One of the mamas choked and started coughing. Daddy glared at me, his lower face hidden by his mug, his sickly eyes glaring. “I reckon we won’t be talking about your’n future after all this.”

“What about my future?” I demanded. “I got me a good farm, good land, a good job, and good friends. I got family here and a life out in the world and that’s the way I like it.”

“But you’rn alone, Nellie girl. And the mamas got a young man they want you to meet.”

I blinked slowly and turned my gaze to my mama. I had been set up all right. I had been set up in two different ways at the same time: to harangue Daddy into seeing a doctor and try to get me back into the church.

“You’ll like him, Nell,” Mama said, taking a step back at whatever she saw on my face. She put a hand to her reddish brown bun in a gesture that looked nervous and firmed her lips. Mama was a stubborn woman and she pushed through. “His name is Benjamin Aden and he’s Sam’s age. You been gone a long time, but you’un might remember him as a little’un. He’s one a Brother Aden’s boys, college educated now, with a degree in renewable farming practices or some such. He’s a modern kinda boy and he only wants one wife. And he’s coming for coffee.”

At that moment, a knock sounded on the door. And Daddy grinned as he lifted a big forkful of waffles to his mouth. He looked a lot better than he had only moments past. Amusement at my discomfort seemed to agree with him. Getting back at me for my insolence probably made him even happier.

Mud threw open the door and cold air raced past, stealing the heat of the house. “Mama! It’s Benjamin and Sam!”

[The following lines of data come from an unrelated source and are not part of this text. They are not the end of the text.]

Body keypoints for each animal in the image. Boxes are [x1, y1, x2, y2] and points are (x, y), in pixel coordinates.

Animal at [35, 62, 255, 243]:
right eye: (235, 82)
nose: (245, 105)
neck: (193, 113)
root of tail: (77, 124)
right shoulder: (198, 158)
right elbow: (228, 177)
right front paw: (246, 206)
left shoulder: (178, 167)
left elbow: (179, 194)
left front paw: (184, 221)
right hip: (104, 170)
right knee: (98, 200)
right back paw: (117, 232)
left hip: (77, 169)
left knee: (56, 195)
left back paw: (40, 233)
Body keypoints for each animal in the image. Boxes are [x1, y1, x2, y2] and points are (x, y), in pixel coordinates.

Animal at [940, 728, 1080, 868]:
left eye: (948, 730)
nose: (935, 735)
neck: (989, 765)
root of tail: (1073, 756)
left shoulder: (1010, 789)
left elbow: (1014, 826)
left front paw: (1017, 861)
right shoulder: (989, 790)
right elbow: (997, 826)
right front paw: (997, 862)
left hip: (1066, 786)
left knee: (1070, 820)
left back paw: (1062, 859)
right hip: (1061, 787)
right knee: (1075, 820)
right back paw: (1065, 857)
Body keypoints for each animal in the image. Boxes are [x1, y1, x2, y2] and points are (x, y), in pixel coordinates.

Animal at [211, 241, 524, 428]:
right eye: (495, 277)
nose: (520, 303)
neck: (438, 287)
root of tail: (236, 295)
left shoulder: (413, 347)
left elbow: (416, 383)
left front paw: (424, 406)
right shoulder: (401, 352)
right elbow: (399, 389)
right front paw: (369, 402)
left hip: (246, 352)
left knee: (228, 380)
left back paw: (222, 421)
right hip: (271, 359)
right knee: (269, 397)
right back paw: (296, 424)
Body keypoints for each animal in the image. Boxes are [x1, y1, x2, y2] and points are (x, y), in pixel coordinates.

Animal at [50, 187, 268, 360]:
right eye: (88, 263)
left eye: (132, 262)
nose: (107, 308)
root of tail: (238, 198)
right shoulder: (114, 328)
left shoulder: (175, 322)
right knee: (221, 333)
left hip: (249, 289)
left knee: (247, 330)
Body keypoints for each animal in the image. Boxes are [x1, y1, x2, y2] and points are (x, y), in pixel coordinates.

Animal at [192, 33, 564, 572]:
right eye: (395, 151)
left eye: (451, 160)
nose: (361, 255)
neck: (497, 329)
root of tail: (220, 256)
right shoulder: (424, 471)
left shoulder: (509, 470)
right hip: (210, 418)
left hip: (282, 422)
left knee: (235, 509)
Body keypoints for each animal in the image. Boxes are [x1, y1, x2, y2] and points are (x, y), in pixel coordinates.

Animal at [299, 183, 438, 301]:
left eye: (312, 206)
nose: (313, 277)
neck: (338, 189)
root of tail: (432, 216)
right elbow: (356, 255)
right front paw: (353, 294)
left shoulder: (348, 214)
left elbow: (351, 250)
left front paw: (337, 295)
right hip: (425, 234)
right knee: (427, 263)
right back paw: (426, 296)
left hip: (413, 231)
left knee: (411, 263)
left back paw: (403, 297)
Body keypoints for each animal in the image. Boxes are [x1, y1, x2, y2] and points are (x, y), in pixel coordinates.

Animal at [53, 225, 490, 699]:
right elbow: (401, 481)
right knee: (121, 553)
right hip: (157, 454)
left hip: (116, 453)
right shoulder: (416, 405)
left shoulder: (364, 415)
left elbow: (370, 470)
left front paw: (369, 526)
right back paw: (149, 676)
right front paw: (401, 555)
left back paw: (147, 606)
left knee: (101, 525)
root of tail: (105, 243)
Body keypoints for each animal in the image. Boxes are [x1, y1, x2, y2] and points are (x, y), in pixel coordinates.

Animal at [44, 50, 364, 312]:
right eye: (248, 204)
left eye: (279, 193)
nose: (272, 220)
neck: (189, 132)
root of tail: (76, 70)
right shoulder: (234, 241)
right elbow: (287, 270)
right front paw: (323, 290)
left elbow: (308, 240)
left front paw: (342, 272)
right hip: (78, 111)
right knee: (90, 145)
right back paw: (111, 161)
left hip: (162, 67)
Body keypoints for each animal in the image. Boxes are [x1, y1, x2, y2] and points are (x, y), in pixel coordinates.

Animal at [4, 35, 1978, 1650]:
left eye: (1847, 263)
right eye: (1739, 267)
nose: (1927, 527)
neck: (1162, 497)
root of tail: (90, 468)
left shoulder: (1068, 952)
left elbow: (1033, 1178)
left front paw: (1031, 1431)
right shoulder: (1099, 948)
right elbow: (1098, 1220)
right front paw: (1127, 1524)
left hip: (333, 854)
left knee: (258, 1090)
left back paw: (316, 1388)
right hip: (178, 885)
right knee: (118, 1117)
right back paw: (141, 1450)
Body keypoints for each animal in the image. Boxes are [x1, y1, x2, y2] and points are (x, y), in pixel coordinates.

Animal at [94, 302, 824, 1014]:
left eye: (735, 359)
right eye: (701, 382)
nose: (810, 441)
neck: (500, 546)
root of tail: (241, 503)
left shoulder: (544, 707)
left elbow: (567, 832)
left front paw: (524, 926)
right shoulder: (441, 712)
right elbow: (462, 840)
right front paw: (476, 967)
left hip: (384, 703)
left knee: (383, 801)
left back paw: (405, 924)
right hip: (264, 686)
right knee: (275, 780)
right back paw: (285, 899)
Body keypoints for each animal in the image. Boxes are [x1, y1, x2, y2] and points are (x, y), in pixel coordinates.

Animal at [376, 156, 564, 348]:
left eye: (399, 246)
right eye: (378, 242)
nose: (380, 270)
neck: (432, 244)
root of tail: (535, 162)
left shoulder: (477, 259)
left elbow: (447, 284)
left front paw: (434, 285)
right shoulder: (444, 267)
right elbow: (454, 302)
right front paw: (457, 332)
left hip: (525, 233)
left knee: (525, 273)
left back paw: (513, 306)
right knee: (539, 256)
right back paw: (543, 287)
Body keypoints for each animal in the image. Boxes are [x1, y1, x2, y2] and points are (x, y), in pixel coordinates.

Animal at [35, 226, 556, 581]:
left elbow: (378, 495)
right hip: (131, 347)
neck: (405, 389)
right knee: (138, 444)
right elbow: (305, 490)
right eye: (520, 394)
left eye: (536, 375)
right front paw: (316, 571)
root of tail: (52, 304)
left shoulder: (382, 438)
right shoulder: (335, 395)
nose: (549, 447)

I stepped away from the table as the two entered, Sam sturdy and self-contained, peeling out of his jacket. And Benjamin, who pulled off a toboggan to reveal dark hair over deep blue eyes, a full mouth, and a strong jaw. He was pretty. Taller than me. Wearing traditional church-style clothes, but store-bought: plaid shirt over T-shirt; newish jeans that had been ironed to a sharp crease. He had smooth skin and a look about him that said he’d be capable and quiet and kind.

They came across the room and I realized I was still standing, shoulders hunched, wearing smoke-stinky work clothes. Pants. Jacket. My service weapon under my jacket. My hair in a short bob, not bunned up like a proper woman. Tired. No makeup or lipstick left on my mouth, and not sure if that was a good thing or a bad one.

I was horrified at the thoughts I was having. As if any of that mattered. It didn’t. I was the woman I wanted to be. Yet my eyes darted around as if looking for a way out that wouldn’t require me to address Benjamin.